Return the lines of the data below unchanged, starting with the very first line and continuing through the line that contains "необходимо мно".

(Collected data)
===
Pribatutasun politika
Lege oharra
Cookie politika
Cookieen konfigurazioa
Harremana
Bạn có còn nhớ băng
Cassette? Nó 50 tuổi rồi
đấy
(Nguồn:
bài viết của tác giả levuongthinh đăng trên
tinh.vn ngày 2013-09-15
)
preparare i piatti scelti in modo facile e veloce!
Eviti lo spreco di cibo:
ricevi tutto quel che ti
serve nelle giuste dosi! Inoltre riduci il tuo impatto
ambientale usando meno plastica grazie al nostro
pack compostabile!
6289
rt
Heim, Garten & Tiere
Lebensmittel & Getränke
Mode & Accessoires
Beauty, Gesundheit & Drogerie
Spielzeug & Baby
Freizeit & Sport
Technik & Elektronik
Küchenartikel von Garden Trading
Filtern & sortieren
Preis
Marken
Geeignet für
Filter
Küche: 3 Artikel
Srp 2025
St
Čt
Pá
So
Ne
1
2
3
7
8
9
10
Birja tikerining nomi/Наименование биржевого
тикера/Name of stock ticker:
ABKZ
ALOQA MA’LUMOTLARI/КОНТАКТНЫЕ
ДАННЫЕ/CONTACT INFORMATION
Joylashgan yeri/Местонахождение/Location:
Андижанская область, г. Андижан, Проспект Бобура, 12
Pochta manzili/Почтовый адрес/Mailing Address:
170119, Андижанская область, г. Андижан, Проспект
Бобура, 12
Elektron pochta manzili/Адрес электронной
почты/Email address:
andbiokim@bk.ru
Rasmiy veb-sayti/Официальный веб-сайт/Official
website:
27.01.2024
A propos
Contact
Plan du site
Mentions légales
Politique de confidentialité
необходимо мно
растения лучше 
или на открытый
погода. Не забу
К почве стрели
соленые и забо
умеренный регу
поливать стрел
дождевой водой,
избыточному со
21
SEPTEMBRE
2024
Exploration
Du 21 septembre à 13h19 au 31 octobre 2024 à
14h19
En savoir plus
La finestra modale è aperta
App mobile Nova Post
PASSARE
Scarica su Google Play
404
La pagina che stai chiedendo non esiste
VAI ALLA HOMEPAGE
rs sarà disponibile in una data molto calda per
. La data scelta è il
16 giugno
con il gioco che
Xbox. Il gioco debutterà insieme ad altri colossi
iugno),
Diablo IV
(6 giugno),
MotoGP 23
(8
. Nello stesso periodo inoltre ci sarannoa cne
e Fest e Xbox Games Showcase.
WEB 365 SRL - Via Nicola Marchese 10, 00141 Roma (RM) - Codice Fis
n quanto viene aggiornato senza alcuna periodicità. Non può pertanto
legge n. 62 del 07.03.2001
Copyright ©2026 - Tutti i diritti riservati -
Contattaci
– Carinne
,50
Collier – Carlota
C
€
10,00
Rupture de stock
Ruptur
===
**SOLUTION BELOW**
Pribatutasun politika
Lege oharra
Cookie politika
Cookieen konfigurazioa
Harremana
Bạn có còn nhớ băng
Cassette? Nó 50 tuổi rồi
đấy
(Nguồn:
bài viết của tác giả levuongthinh đăng trên
tinh.vn ngày 2013-09-15
)
preparare i piatti scelti in modo facile e veloce!
Eviti lo spreco di cibo:
ricevi tutto quel che ti
serve nelle giuste dosi! Inoltre riduci il tuo impatto
ambientale usando meno plastica grazie al nostro
pack compostabile!
6289
rt
Heim, Garten & Tiere
Lebensmittel & Getränke
Mode & Accessoires
Beauty, Gesundheit & Drogerie
Spielzeug & Baby
Freizeit & Sport
Technik & Elektronik
Küchenartikel von Garden Trading
Filtern & sortieren
Preis
Marken
Geeignet für
Filter
Küche: 3 Artikel
Srp 2025
St
Čt
Pá
So
Ne
1
2
3
7
8
9
10
Birja tikerining nomi/Наименование биржевого
тикера/Name of stock ticker:
ABKZ
ALOQA MA’LUMOTLARI/КОНТАКТНЫЕ
ДАННЫЕ/CONTACT INFORMATION
Joylashgan yeri/Местонахождение/Location:
Андижанская область, г. Андижан, Проспект Бобура, 12
Pochta manzili/Почтовый адрес/Mailing Address:
170119, Андижанская область, г. Андижан, Проспект
Бобура, 12
Elektron pochta manzili/Адрес электронной
почты/Email address:
andbiokim@bk.ru
Rasmiy veb-sayti/Официальный веб-сайт/Official
website:
27.01.2024
A propos
Contact
Plan du site
Mentions légales
Politique de confidentialité
необходимо мно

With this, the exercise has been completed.